Making Your Strategic Plan More Clear
In a 2014 survey of over 2,100 non-profits by The Non-profit Marketing Guide, a majority of non-profits identified a "clear strategy" as their number one challenge. Considering how important the "big picture" is to Non-profit, it surprised me that they identified "clear strategy" as a challenge.
Apparently non-profits are falling prey to the temptation of letting budgets, tactics, outcomes, and the personal whims of management replace the ultimate purpose for which the enterprise was founded. As the strategic planning process passes year after year through more and more hands, a clear statement of purpose can easily become obscured.
When the Harvard Business School developed the Harvard Policy Model in the 1920's, government and business began to adopt the strategic planning concepts that were first conceived by the Greeks in 500 B.C. Our term "strategy" derives from the Greek "strategos," which means literally, "general of the army." The strategoi (generals) gave strategic advice about managing battles to win wars, rather than tactical advice about managing troops to win battles. This perspective has been handed down to our modern military, government, and, finally, corporations and non-profit organizations.
What does "managing battles to win wars" mean to a modern non-profit organization? What is the difference between tactics and strategy? What is a goal? What is a mission? Who are the stakeholders? What about budgets? Donations? Donors? Volunteers?
For non-profits, the road back to a clear strategy is through common sense and plain speak. The strategic planning process has become bogged down in academic jargon and mental artifice. Terms like macro-environment, formulation, internal rate of return, implementation, incrementation, etc. obscure clear thought and communication.
Strategic planning is nothing more than a focused thought process designed to keep complex organizations working toward a clear mission. Any intellectual artifice that dilutes focus is detrimental to formulating a clear strategy.

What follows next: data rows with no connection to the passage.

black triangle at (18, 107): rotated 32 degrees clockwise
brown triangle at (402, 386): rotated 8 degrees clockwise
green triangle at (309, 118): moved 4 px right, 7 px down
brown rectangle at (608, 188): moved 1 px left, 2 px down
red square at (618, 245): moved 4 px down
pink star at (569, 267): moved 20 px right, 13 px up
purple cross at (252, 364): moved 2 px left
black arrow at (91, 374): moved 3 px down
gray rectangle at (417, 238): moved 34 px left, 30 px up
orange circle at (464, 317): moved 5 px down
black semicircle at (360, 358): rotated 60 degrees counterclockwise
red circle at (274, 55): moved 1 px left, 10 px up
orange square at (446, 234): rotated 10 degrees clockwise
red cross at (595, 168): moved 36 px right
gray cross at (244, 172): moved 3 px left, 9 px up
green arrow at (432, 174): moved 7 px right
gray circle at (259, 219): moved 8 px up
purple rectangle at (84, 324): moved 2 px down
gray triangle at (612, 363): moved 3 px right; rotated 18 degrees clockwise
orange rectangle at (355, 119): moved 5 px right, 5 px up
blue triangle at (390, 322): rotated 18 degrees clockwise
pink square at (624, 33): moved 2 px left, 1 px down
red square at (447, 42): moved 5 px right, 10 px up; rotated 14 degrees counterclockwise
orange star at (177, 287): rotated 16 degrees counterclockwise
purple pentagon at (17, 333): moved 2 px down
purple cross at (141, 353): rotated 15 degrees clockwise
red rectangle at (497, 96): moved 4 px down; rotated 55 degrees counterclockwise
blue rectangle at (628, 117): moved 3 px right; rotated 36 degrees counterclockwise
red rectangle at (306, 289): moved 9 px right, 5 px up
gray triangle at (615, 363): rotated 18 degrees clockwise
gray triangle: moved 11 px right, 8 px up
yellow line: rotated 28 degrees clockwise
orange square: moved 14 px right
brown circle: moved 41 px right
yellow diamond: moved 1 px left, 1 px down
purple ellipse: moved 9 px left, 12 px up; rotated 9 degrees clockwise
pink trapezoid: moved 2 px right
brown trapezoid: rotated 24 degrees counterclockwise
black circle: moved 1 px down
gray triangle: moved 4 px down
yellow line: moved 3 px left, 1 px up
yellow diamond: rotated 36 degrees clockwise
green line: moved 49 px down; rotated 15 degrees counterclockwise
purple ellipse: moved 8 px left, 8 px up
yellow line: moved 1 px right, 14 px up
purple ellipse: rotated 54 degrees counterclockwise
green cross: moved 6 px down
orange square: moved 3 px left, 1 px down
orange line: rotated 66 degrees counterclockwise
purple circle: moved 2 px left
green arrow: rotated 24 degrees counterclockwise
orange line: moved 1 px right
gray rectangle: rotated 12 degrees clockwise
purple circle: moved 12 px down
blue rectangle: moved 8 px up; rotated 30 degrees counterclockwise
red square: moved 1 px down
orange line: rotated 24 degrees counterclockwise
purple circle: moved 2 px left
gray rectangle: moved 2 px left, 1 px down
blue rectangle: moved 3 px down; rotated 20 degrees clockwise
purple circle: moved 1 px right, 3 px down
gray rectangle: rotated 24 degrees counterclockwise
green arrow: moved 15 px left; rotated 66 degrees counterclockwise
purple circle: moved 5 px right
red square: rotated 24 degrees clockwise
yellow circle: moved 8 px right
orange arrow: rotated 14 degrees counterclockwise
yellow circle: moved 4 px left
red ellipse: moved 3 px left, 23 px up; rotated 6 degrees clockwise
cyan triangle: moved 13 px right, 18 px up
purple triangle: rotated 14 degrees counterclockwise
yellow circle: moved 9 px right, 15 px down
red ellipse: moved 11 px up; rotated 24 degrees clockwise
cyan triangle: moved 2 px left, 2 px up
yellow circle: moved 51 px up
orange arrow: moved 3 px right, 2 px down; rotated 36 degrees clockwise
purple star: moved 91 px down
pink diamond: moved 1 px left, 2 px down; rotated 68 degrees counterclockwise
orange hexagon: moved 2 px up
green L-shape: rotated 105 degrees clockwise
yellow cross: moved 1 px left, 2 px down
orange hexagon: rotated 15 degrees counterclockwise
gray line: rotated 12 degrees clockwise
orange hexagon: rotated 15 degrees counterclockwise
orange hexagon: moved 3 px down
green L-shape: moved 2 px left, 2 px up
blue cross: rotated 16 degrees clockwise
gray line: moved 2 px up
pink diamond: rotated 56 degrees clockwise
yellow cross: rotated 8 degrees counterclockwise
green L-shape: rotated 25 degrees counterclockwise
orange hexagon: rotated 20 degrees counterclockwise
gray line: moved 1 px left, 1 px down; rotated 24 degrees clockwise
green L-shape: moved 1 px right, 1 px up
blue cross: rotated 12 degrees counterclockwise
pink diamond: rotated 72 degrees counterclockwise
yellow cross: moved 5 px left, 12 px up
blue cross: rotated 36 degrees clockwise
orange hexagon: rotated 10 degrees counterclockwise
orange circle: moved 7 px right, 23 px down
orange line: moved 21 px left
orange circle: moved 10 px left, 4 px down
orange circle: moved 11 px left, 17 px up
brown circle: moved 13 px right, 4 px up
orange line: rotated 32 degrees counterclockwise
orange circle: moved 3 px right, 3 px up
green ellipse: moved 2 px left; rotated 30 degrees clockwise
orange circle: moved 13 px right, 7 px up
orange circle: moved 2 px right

Let's get back to asking our organizations frank questions and demanding straight forward answers.
Try the following questions.
Collect and collate the answers.
See what you have left.
- What are we all doing here, anyway?
- What problem are we trying to solve?
- Who is the primary beneficiary?
- Who else benefits?
- What is preventing us from solving the problem?
- How do we eliminate that obstacle?
- What's my part in the solution?
- How do we know if we've solved the problem?
- How do I benefit?
- What do we do next?
When the straightforward answers to these simple questions are collected from the entire organization, your strategic plan will write itself.